Where, therefore, a defendant having been admitted to bail for his appearance before the commissioner for examination at a subsequent date is not held over to court, but is dismissed by the commissioner, he does not come into the custody of the marshal and is therefore not discharged by him. In such cases the marshal is not entitled to a fee for a discharge, and the action of the Auditor is affirmed.

2. In whatever form the bond may have been drawn it would seem that when the commissioner after the examination announced his decision that the defendant should be bound over to court, the temporary bond would have fulfilled its functions, and the sureties would be released thereon. (State v. Bobb, 39 Mo. App., 543.) In such cases the defendant would necessarily come into the custody of the marshal, and when he executed another bond for his appearance before the court and was released thereon he would, in fact, be discharged by the marshal, and the fee for such discharge would therefore be allowable.
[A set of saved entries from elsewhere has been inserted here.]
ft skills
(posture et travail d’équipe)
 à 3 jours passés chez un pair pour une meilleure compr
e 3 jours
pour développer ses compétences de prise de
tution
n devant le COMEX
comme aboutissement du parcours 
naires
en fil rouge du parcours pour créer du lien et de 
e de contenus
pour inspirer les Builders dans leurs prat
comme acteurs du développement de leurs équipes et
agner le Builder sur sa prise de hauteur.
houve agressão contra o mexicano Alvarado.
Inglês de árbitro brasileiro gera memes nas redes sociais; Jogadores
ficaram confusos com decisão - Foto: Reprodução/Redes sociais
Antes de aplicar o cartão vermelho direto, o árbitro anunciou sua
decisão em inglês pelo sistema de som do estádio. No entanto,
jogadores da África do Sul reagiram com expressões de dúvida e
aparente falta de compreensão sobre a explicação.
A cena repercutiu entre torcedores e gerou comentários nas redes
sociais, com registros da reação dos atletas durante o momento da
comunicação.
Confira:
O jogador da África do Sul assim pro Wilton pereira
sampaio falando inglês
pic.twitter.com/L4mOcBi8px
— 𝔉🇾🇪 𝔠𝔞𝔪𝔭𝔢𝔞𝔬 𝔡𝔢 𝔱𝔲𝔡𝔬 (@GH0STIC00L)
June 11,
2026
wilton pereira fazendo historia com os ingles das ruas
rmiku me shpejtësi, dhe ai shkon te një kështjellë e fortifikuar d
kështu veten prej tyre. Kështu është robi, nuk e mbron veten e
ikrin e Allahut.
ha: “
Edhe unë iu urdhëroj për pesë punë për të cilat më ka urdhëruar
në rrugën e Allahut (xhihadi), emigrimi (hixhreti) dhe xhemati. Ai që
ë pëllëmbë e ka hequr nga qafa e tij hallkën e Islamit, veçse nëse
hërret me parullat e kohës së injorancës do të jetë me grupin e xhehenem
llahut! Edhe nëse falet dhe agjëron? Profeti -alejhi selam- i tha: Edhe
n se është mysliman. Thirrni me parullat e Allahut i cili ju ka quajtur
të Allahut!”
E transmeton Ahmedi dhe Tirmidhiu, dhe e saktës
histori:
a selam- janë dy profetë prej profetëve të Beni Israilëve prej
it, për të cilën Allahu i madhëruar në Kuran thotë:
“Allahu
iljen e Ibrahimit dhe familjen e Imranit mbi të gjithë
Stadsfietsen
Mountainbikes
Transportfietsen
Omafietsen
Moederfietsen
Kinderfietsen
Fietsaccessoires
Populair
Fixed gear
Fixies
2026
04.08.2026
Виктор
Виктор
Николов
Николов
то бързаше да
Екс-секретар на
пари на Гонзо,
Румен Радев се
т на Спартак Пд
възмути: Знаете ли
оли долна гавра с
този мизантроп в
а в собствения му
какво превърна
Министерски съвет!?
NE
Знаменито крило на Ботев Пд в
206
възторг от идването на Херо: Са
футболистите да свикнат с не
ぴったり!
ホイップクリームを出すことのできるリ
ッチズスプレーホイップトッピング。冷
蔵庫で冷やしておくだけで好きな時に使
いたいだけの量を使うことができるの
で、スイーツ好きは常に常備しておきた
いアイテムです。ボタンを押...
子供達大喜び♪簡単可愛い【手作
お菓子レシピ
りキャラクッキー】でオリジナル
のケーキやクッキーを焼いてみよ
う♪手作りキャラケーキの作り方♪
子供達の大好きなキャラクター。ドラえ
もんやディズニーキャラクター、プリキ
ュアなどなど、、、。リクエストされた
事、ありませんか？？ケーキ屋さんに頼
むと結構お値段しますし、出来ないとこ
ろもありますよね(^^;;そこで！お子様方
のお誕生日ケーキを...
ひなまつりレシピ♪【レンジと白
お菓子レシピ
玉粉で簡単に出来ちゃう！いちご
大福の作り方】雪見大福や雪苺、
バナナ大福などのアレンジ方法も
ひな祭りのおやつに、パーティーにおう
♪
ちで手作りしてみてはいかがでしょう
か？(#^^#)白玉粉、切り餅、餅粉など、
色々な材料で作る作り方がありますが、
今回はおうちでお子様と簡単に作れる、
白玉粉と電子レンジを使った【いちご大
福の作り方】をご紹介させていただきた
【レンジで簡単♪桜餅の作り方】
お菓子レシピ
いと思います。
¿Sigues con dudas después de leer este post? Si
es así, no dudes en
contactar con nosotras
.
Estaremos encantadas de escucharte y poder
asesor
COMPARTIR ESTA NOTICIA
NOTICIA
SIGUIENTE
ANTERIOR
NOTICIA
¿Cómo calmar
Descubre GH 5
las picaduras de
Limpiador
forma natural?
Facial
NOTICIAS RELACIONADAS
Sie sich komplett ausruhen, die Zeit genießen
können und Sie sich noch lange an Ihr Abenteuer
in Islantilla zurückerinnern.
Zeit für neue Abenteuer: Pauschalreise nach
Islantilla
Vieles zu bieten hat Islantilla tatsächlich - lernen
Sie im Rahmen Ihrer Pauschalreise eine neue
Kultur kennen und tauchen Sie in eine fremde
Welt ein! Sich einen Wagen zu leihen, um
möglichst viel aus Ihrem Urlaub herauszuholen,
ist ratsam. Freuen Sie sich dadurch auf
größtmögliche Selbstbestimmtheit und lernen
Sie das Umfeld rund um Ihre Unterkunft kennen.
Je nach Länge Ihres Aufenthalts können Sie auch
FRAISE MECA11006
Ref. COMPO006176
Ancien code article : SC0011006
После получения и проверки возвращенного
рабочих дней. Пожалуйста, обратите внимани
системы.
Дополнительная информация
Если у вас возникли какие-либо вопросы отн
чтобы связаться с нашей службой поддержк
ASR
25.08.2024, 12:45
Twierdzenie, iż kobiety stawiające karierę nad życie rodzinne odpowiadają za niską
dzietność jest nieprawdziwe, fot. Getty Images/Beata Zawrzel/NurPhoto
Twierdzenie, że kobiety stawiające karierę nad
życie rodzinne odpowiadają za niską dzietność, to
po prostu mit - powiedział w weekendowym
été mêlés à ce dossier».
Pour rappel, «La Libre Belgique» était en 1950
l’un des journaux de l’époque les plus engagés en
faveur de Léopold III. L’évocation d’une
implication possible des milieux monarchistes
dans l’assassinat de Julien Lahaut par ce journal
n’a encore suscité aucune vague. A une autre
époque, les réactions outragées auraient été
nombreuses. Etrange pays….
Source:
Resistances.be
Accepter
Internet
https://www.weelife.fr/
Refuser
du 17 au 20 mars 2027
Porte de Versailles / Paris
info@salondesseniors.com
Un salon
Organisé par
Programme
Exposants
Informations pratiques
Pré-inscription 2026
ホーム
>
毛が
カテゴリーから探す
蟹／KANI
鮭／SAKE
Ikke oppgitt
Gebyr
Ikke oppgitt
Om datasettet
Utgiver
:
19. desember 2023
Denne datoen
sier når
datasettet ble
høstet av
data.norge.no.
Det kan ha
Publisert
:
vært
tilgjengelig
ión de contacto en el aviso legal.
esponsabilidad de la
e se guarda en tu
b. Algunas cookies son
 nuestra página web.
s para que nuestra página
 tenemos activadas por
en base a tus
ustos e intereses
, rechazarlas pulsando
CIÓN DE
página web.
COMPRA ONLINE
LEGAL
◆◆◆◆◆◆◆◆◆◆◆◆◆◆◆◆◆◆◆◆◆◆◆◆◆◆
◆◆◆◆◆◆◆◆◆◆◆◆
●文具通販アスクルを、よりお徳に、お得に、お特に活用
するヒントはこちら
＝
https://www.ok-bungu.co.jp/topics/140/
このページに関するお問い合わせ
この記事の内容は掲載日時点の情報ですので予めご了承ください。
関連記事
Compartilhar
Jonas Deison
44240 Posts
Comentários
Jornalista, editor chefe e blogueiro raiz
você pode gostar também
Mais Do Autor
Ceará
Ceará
As to these cases the action of the Auditor in disallowing the fee for a final discharge is overruled. R. B. BOWLER, Comptroller.

IN RE CLAIM OF FRANCIS SCALA FOR ADDITIONAL PAY FOR REENLISTMENT WHILE LEADER OF THE MARINE BAND.

1. The act of June 20, 1864, fixing the pay of leaders of Army bands at $75 per month, placed them upon the same footing as other enlisted men of the Army as to allowances and bounty, and brought them within the provisions of the act of August 4, 1854, giving additional pay to soldiers reenlisting in the Army.

2. This claimant, an enlisted man of the Marine Corps, was leader of the Marine Band from August 4, 1864, to December 3, 1871, when he was discharged, having served continuously since August 11, 1842. Held, That the position of leader of the Marine Band being assimilated to the grade of band leaders in the Army (sec. 1612, Rev. Stat.), the claimant comes within the provisions of the acts of August 4, 1854, and June 20, 1854, and while such band leader he was entitled to the same pay and bounty for reenlisting, including additional pay for reenlistment, as were leaders of bands in the infantry of the Army.

TREASURY DEPARTMENT,

OFFICE OF COMPTROLLER OF THE TREASURY,

May 19, 1896. Francis Scala, through his attorney Lemuel Fugitt, of Washington, D. C., appeals from the decision of the Auditor for the Navy Department of December 9, 1895, disallowing his claim for additional pay for reenlistment while leader of the Marine Band from August 4, 1864, to December 13, 1871, date of final discharge, amounting to $381.50, less a credit of $54.60.

The claimant enlisted in the Marine Corps and was rated a musician August 11, 1842, and continued to reenlist thereafter upon the expiration of each preceding enlistment, so as to make his service continuous, until finally discharged December 13, 1871. His claim is for additional pay for reenlistment under the act of August 4, 1854 (10 Stat., 575), while leader of the band, from August 4, 1864, to August 4, 1869, as for a fourth period of five years, and from the latter date until his final discharge as for a fifth period of five years, less the credit above mentioned, which was paid him as for a second period from September 5, 1869, to discharge.

The Auditor disallowed the claim for the following reasons: "The late Second Comptroller Butler decided in the case of John Philip Sousa (Par. 977, vol. 3, Second Comptroller's Digest) that as leader of the Marine Band he was not entitled to additional pay for reenlistment, and in Keppler's Case (27 C.